From the 2nd century AD onwards, the title was sometimes used for the Roman emperor. The Greek–Nabataean Arabic Ruwafa inscriptions call Marcus Aurelius and Lucius Verus kosmokratores. A dedication to Gordian III by the Gazaeans in Rome call the emperor kosmōkrator. In the writings of Eusebius, Helena calls her son Constantine the Great by the titles basileus, mónarkhos, and kosmōkrator.

== Abrahamic tradition ==
In Jewish writings, God began to be attributed royal epithets and honorifics in the mid-3rd century AD, including the style "king of the universe" (melekh haolam). Jewish tradition had sometimes used the title for God during earlier centuries. An earlier reference is the 1st century AD writings of Josephus, wherein Josephus quotes Onias III using "king of the universe" for God in a prayer. It is possible that God being increasingly described as a king and as "king of the universe" was a reaction to the more overt monarchical rule of the Roman emperors of the 2nd and 3rd centuries AD, commonly described as kosmokratores. In a sense, God was then described as a truer world-ruler than the emperors. Jewish liturgical blessings traditionally begin with the phrase "Blessed are You, the Lord our God, who is king of the universe", a development that originated in this period.

God has likewise been referred to as "king of the universe" in Christianity. It is unclear if this developed out of Jewish tradition or in parallel. Around the end of the 1st century AD, Clement of Rome referred to God as despota epouranie basileu ton aionon ("heavenly master, king of the ages").
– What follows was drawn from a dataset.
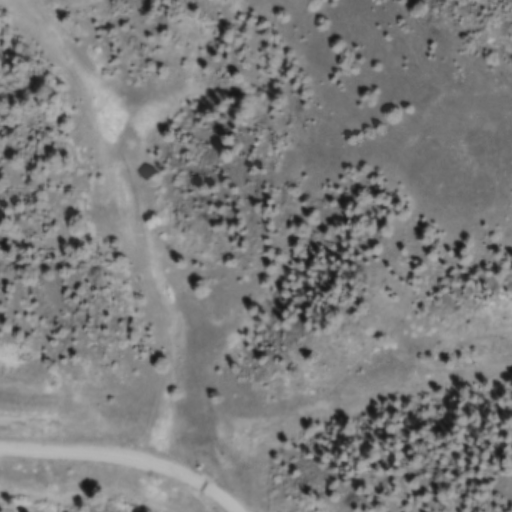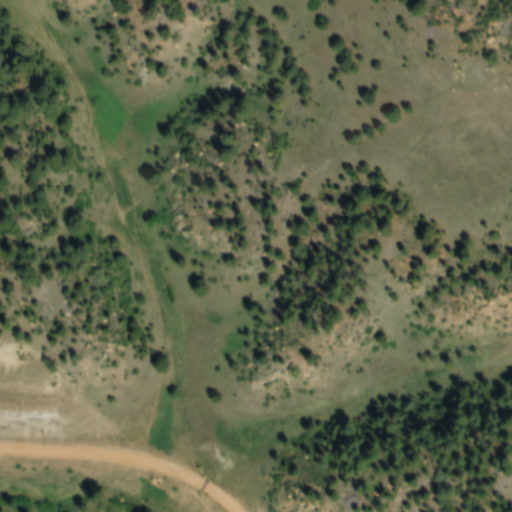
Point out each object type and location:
road: (126, 451)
Around 180 AD, Theophilus of Antioch referred to God as a lord (kyrios) and as the ruler of the universe. "King of the universe" can be used as a title for both God the Father and God the Son (Jesus). Mary, mother of Jesus has sometimes been referred to as "Queen of the Universe" by Christians, for instance in a 1950 address by Pope Pius XII.
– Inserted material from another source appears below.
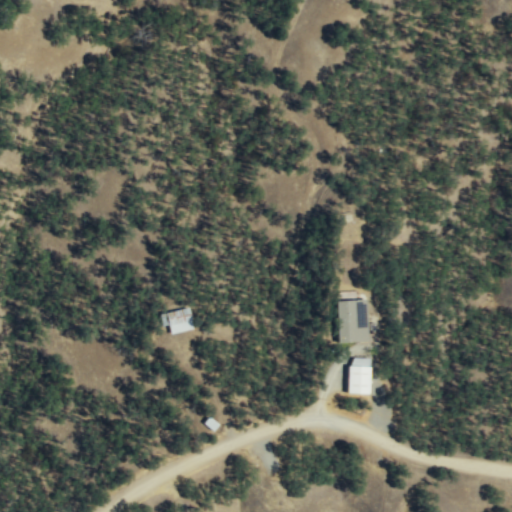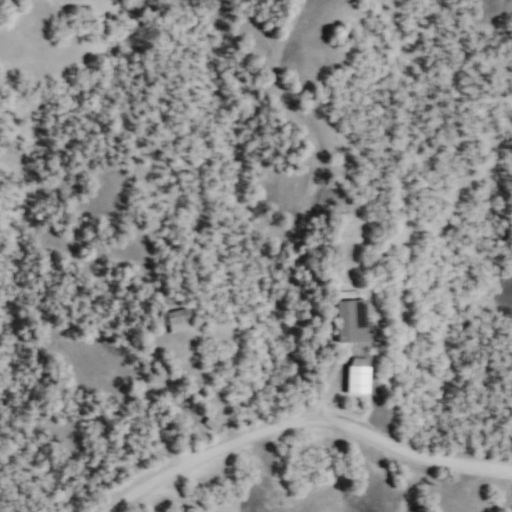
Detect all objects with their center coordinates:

In Islam, God is likewise referred to as a universal monarch. A commonly used style is rabbi l-'alamin ("Lord of the Universe").

The Greek kosmōkrator has also sometimes been used in the Abrahamic tradition. It does not appear in the Septuagint and appears in the New Testament only once (Ephesians 6:12). Its only appearance in early Jewish literature is in the pseudepigraphical Testament of Solomon, wherein kosmokratores is used for a group of evil spirits linked to the planets. Later Rabbinic literature sometimes uses the title as a foreign word for the Angel of Death, identified with the Devil. In Ephesians 6:12, it is used for evil demons (kosmokratores tou skotous toutou, "world rulers of darkness in this world"). The 2nd-century AD bishop Irenaeus used kosmōkrator as a title of the Devil and both Origen and Ignatius of Antioch likewise referred to the Devil as the "Prince of This World". Gnostic writings have also described the Devil as a kosmōkrator.